“The cash needed to support the armies of compassion is great,” President Bush told the American people in a televised speech on September 15, and government agencies have been taking full advantage of our compassion for the victims of Hurricane Katrina to start spending it. Cato Institute scholars are now asking why the federal government should be spending that cash, where it will come from, and how to ensure that it is spent wisely.

Cato Institute scholars have appeared on radio and television and in print media to discuss the government’s role in disaster relief and how tragedies like this may be avoided in the future. After Wall Street Journal columnist David Wessel announced that Katrina had killed small government, Cato chairman William Niskanen demonstrated that disaster relief was simply the latest in a long line of big government programs advanced by the Bush administration. In a September 20 article for the American Spectator, Niskanen detailed how other Bush administration priorities—such as military spending, expansion of entitlements, and federal oversight of education—have caused the federal budget to balloon in size. If we hope to curb wasteful spending, he argued, we must tackle the country’s long-term financial concerns instead of using a natural disaster as a convenient explanation for the problem.

What is worrisome, however, is increasing federal control over infrastructure projects, such as the New Orleans levees, that could be better managed by state, local, and private interests. In the Washington Times, Chris Edwards, Cato’s director of tax policy studies, called for the federal government to return such projects to those who understand the unique needs of local communities. In the Chicago Sun-Times and several international newspapers, Cato executive vice president David Boaz compared President Bush to Franklin Delano Roosevelt, a president who believed that all problems could be solved with more federal spending. Boaz suggested that massive federal spending would be less necessary if years of dependence on government programs had not “so destroyed wealth and self-reliance in the people of New Orleans that they were unable to fend for themselves in a crisis.”

Director of budget studies Stephen Slivinski pointed out on CNBC and MSNBC and in the Washington Times that members of Congress can use infrastructure and relief bills to hide pork projects for their own districts, just as they did in the post‑9/​11 relief projects. He wondered how much of the hundreds of billions of dollars President Bush has promised to hurricane victims will actually reach them and how much will end up benefiting the constituents of powerful members of Congress.

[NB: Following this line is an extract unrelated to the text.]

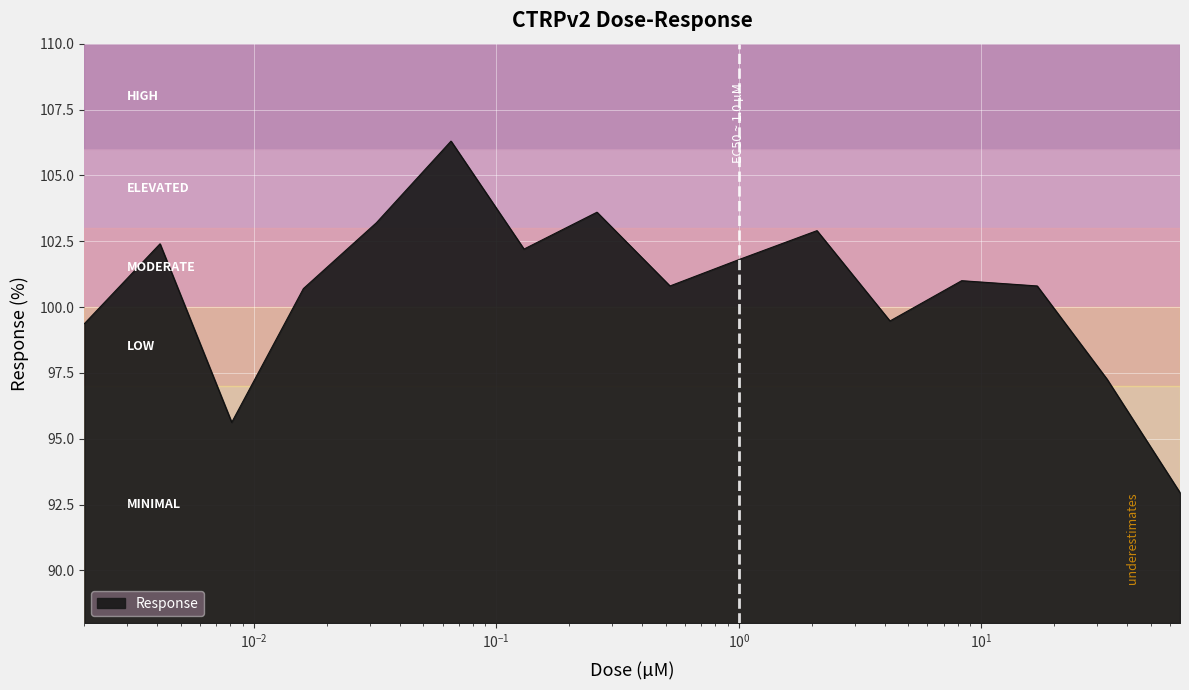

How many interior local valleys (lower than both neighbors) does the data have?

4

Many Americans also believe that the federal government should have mobilized National Guard and other military forces to maintain order in the wake of Katrina. But as Cato senior editor Gene Healy explained on ABC’s World News Tonight and PBS’s NewsHour with Jim Lehrer, the military may not be used to maintain order or perform police functions except in very limited circumstances. Senior fellow Patrick Basham, appearing on National Public Radio, predicted significant political fallout at all levels of government from questionable decisions made as Katrina progressed.

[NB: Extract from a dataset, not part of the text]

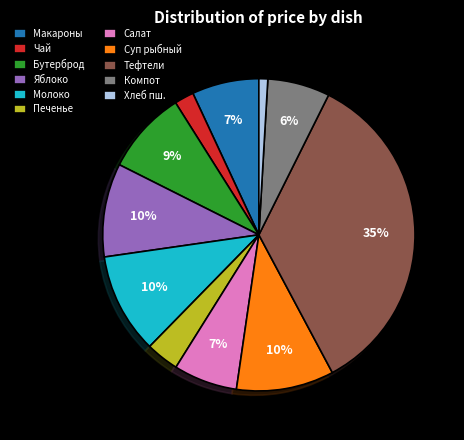

Do Яблоко and Салат together represent more than half of the pie?

No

How did Katrina wreak such destruction so quickly? Patrick Michaels, senior fellow in environmental studies, was featured on Fox News and CNN to discuss hurricanes and global warming, disputing the notion that stronger environmental laws would prevent natural disasters. In response to claims that Katrina doesn’t justify rapidly rising oil prices, Cato’s director of natural resource studies Jerry Taylor defended so-called price gouging in the National Review and on CNBC and Fox News’s O’Reilly Factor. Prices will rise in times of crisis, he wrote, and those higher prices are a sign that the market is working well. “Allocating resources to those who value them most is one very important reason why our economy outperforms economies where resources are allocated by political action.”

President Bush has applauded the American people for their compassion, generosity, and strength of spirit in the wake of this year’s devastating hurricane season. However, the government seems unwilling to trust that Americans will take care of one another in the absence of massive and inefficient government assistance. As Cato director of health and welfare studies Michael Tanner wrote in the Christian Science Monitor, we must decide “what should be the role of government and what should be the responsibility of the incredibly generous American people.”